● **DATA UNDER STUDY**
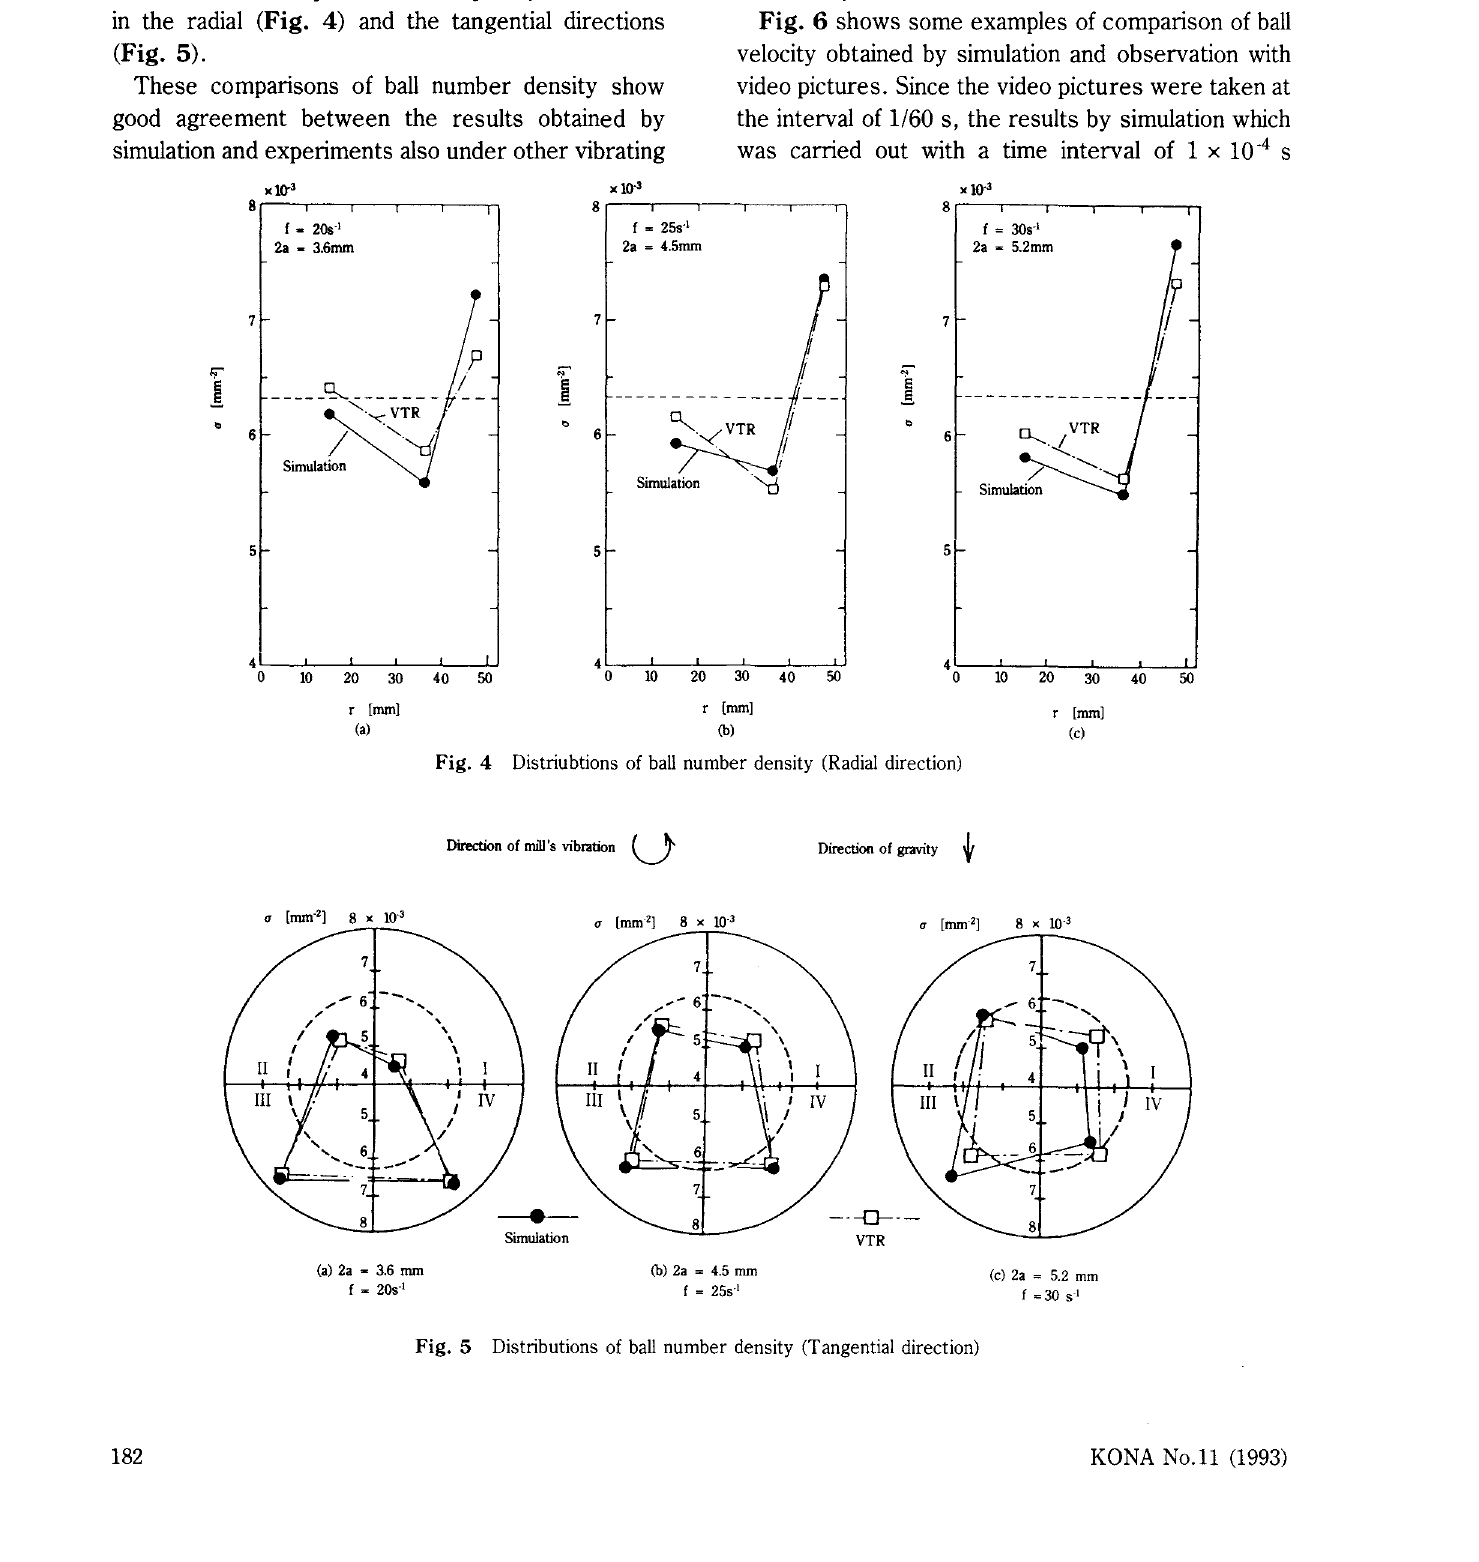
Fig. 5 Distributions of ball number density (Tangential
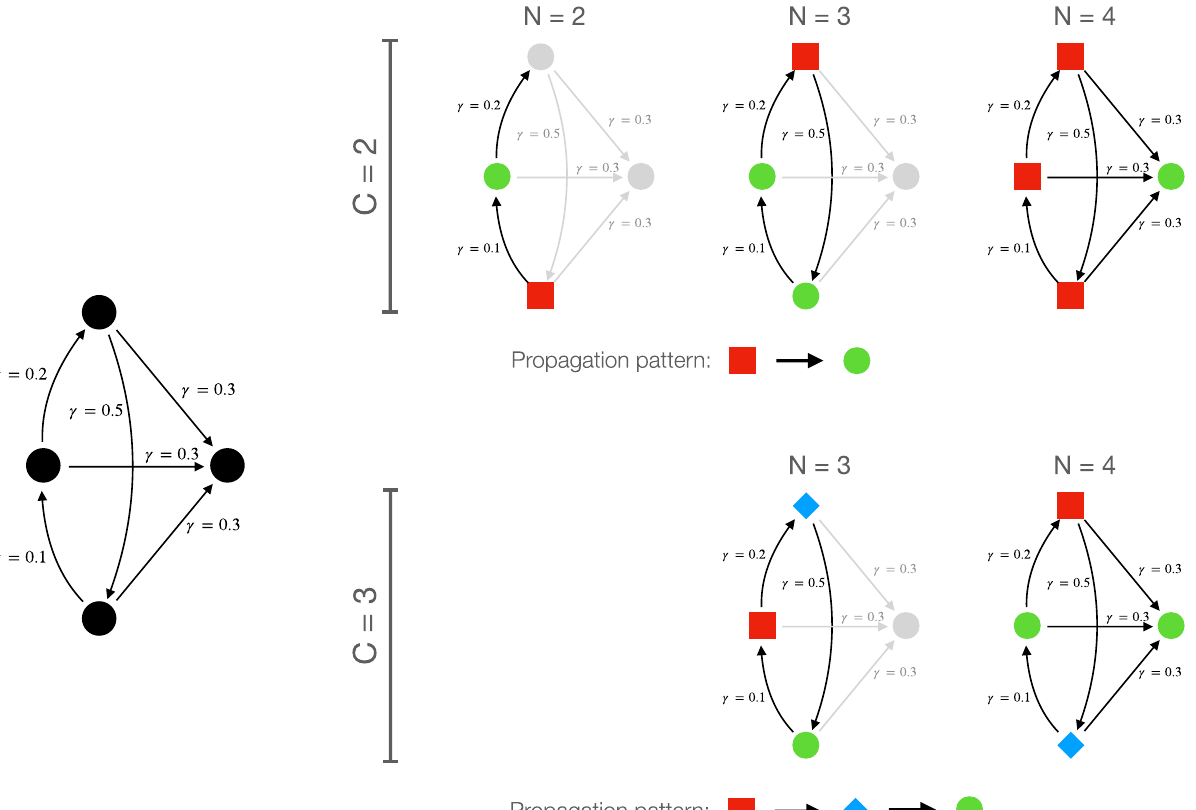
Figure 8. Evolution of the clustering with the size of the system. (Left) Graphical representation of a toy model composed of four dynamical units (nodes), pairwise linearly coupled (arrows). The number near each arrow indicates the corresponding coupling strength γ . (Right) Evolution of the best clustering when changing the number of analysed nodes N (from left to right), and the number of clusters C (from top to bottom). Node colour and shape represent the detected role, including net forcing (red squares), intermediary (blue diamonds, only for C = 3 ) and net forced (green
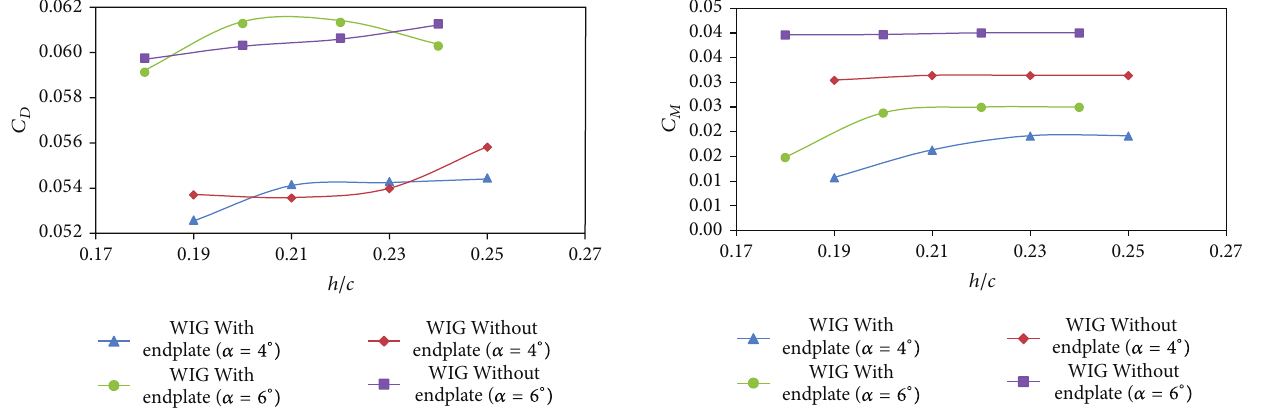
Figure 7: Drag coefficient ( 𝐶 𝐷 ) of WIG craft model with and without endplates versus ground clearance ( ℎ/𝑐 ) at different angles of attack.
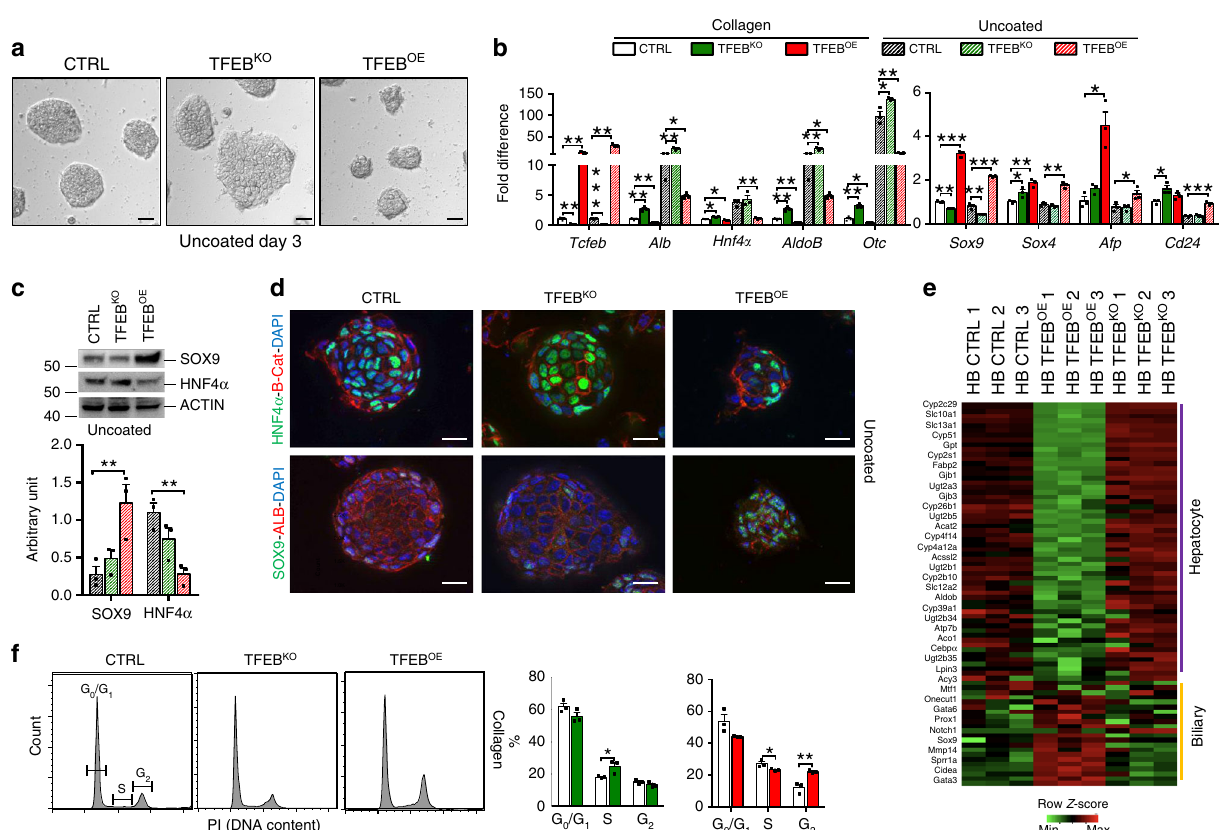
Fig. 2 TFEB in fl uences hepatoblast differentiation in vitro. a Hepatocyte sphere formation of HBs of the indicated genotypes 3 days after differentiation. Scale bar 20 μ m. Micrographs are representative of three independent experiments. b mRNA levels of the indicated genes were quanti fi ed by quantitative RT-PCR of total RNA isolated from control (CTRL), TFEB-overexpressing (TFEB OE ), and TFEB depleted (TFEB KO ) HBs undifferentiated (collagen-coated plates) or after 5 days of hepatocyte differentiation (uncoated plates). Values are indicated as mean ± SEM of n = 3 biological replicates and expressed as fold difference compared with CTRL undifferentiated HBs. c Immunoblotting analysis and relative quanti fi cation of the precursor/cholangiocyte marker SOX9 and the hepatocyte marker HNF4 α in TFEB KO and TFEB OE HBs after 5 days of hepatocytic differentiation ( n = 3 biological replicates). d Immunostaining for the indicated markers on TFEB KO and TFEB OE HBs 5 days after hepatocytic differentiation. Scale bar 5 μ m. Micrographs are representative of three independent experiments. e Gene expression pro fi ling of hepatocyte and biliary genes of differentiated HBs of the indicated genotypes. f Flow cytometry analysis of the cell cycle distribution of undifferentiated CTRL, TFEB KO and TFEB OE HBs and relative quanti fi cation ( n = 3 biological replicates). Source data are provided in the Supplementary Fig. 10. Data are represented as mean ± SEM. * p ≤ 0.05, ** p ≤ 0.01, *** p ≤ 0.001 two- tailed Student ’ s t -test. Source data are provided as a Source Data fi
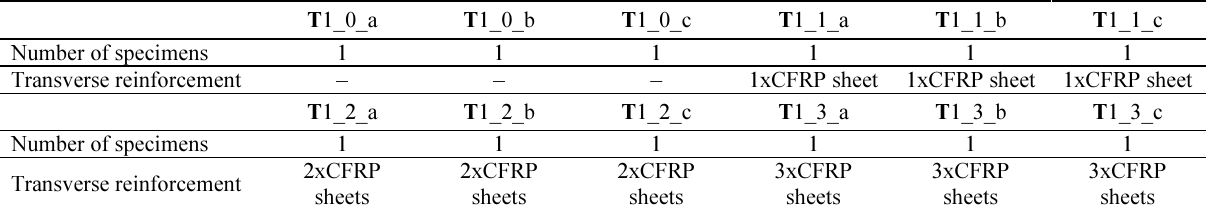
Table 2 . Investigations program at stage I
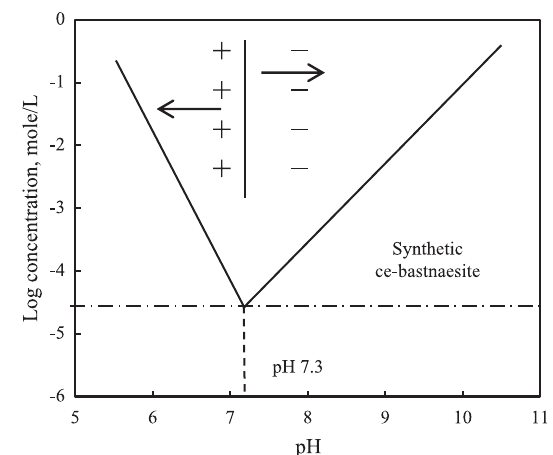
Fig. 3 Electrophoretic mobility of synthetic cerium bastn- aesite as a function of pH in the presence and absence of sodium carbonate (1 minute conditioning).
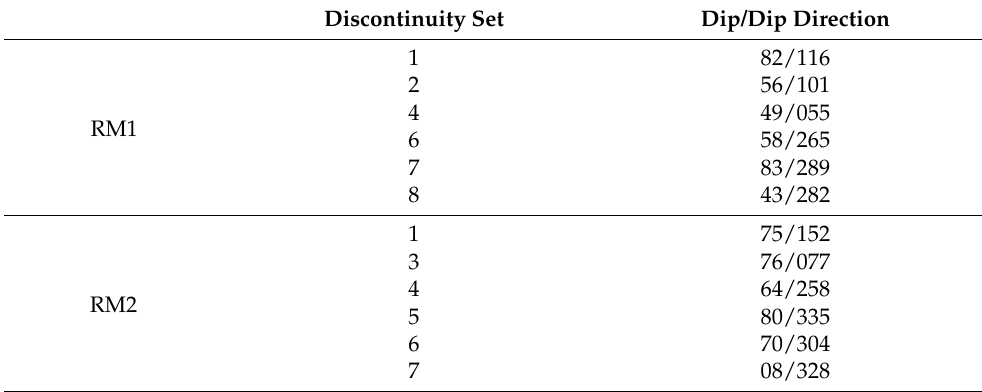
Table 3. List of discontinuity sets extracted according to the biased ISRM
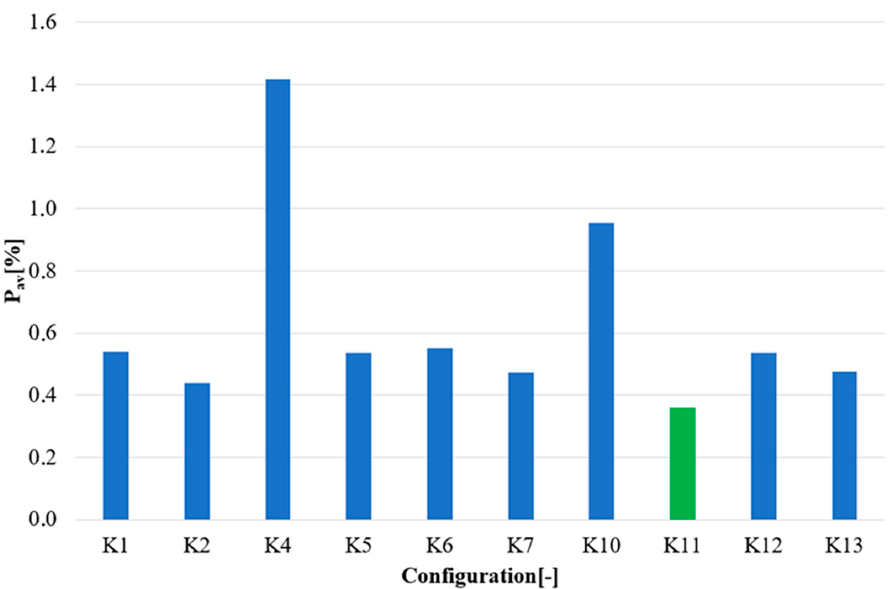
Figure 11. Average values of the number of data packets lost for each of the tested configurations (without configurations 3, 8 and 9).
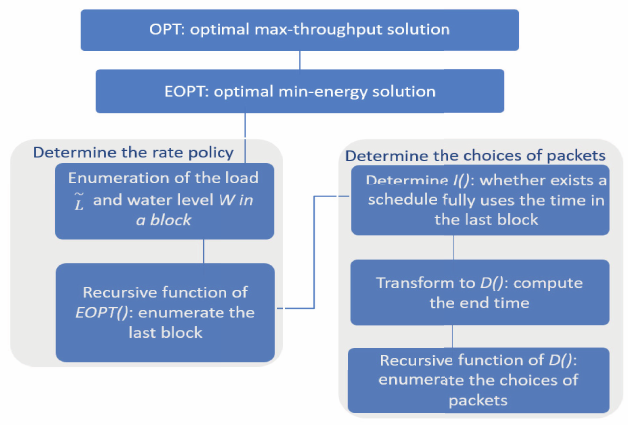
Figure 3. A flowchart showing the design of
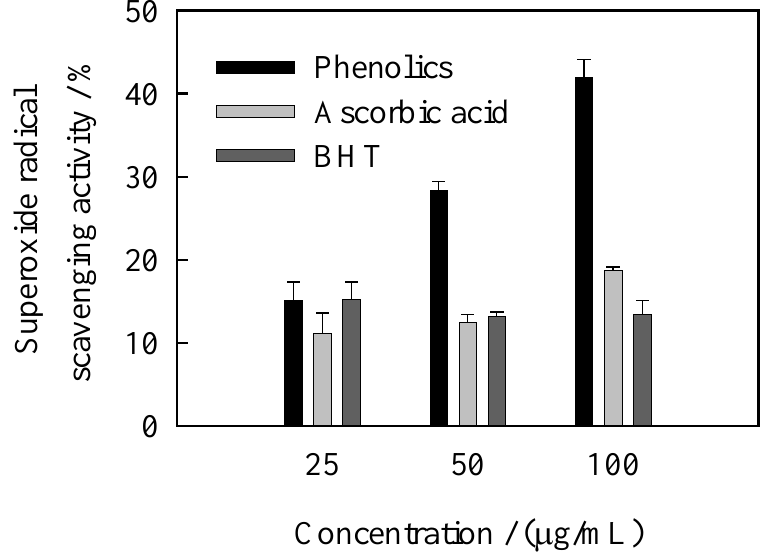
Figure 5. Superoxide radical scavenging activity of phenolics from litchi pericarp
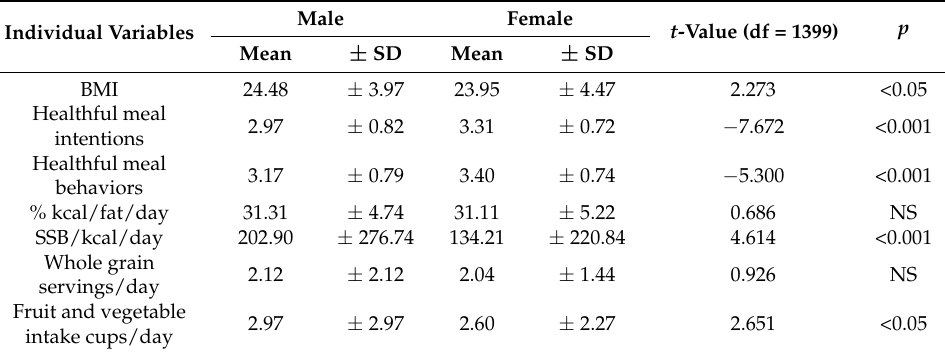
Table 3. Differences by gender for key variables ( n = 1401).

● **TASK DIRECTIONS**
Exactly repeat the material from its first line through the line with "Figure 7: Drag", including both, and leave the pictures and everything else out.

● **SOLUTION TO THIS TASK**
Fig. 5 Distributions of ball number density (Tangential
Figure 8. Evolution of the clustering with the size of the system. (Left) Graphical representation of a toy model composed of four dynamical units (nodes), pairwise linearly coupled (arrows). The number near each arrow indicates the corresponding coupling strength γ . (Right) Evolution of the best clustering when changing the number of analysed nodes N (from left to right), and the number of clusters C (from top to bottom). Node colour and shape represent the detected role, including net forcing (red squares), intermediary (blue diamonds, only for C = 3 ) and net forced (green
Figure 7: Drag coefficient ( 𝐶 𝐷 ) of WIG craft model with and without endplates versus ground clearance ( ℎ/𝑐 ) at different angles of attack.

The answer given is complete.